Archaeologists have discovered ancient rock art in Saudi Arabia that is estimated to be around 2,000 years old. The life-size sculptures feature camels and equines such as horses and donkeys. The carvings were discovered at an archaeological site known as the Camel Site and have been dated back to the first century BC or AD.
The Camel site was surveyed by researchers from France's Centre Nationnal de la Recherche Scientifique (CNRS) and the Saudi Commission for Tourism and National Heritage between 2016 and 2017. The researchers found around a dozen animal carvings, featuring animals such as camels, horses and donkeys in their natural setting.
One of the most unique carvings identified by the researchers illustrates an encounter between a camel and a donkey.
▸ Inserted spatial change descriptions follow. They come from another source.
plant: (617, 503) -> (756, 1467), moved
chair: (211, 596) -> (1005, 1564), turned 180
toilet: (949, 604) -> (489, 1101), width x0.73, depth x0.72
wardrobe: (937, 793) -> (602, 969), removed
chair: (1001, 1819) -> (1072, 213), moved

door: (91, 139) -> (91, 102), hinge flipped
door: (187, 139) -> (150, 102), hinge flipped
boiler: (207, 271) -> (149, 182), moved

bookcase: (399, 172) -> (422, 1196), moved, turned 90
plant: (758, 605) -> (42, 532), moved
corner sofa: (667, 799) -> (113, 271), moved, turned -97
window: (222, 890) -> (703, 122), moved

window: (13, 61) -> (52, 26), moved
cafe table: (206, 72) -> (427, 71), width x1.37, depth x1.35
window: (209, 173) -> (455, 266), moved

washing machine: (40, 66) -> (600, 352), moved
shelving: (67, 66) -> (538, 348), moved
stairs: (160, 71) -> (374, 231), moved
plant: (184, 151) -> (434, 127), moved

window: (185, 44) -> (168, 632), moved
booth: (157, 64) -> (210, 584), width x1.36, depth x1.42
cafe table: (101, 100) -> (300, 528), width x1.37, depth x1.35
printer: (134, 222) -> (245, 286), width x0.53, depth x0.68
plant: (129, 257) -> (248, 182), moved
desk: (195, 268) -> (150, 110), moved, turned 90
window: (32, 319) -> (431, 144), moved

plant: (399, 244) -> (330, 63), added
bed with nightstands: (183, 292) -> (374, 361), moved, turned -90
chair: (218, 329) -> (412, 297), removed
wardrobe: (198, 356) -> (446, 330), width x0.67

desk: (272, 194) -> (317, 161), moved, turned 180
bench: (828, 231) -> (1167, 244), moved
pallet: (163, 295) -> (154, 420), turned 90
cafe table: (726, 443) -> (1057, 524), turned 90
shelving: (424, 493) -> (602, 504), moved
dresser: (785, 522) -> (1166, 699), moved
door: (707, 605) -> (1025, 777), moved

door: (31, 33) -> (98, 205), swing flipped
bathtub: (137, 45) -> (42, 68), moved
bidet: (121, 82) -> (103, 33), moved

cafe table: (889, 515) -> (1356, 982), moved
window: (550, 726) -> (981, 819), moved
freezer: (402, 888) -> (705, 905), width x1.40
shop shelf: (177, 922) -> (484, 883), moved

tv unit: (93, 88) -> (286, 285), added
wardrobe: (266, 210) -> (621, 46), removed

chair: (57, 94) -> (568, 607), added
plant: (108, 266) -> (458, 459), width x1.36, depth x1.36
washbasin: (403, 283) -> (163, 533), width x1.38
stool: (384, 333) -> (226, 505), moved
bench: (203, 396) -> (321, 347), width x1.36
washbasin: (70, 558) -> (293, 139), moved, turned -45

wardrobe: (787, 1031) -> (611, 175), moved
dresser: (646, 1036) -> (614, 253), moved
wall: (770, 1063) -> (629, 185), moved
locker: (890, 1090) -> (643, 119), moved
According to CNRS, donkeys and other animal representations found at the Camel Site have very rarely been featured in other Saudi rock art sites. Previously, such rock art generally depicted simple carvings of camels and carvings of the city of Hegra.
However, some of the sculptures found on the upper rocks at the Camel Site hint at "undeniable technical mastery". In other words, the ancient artists who carved the scenes into the stones were likely highly skilled.
The Camel Site's desert setting and its proximity to caravan routes indicates that the area was not suited for permanent settlement. However, the researchers believe it was likely a favourable travel route and a popular stopover spot for weary travellers to rest or may even have been a popular site of worship.
The new research has been published in the journal Antiquity.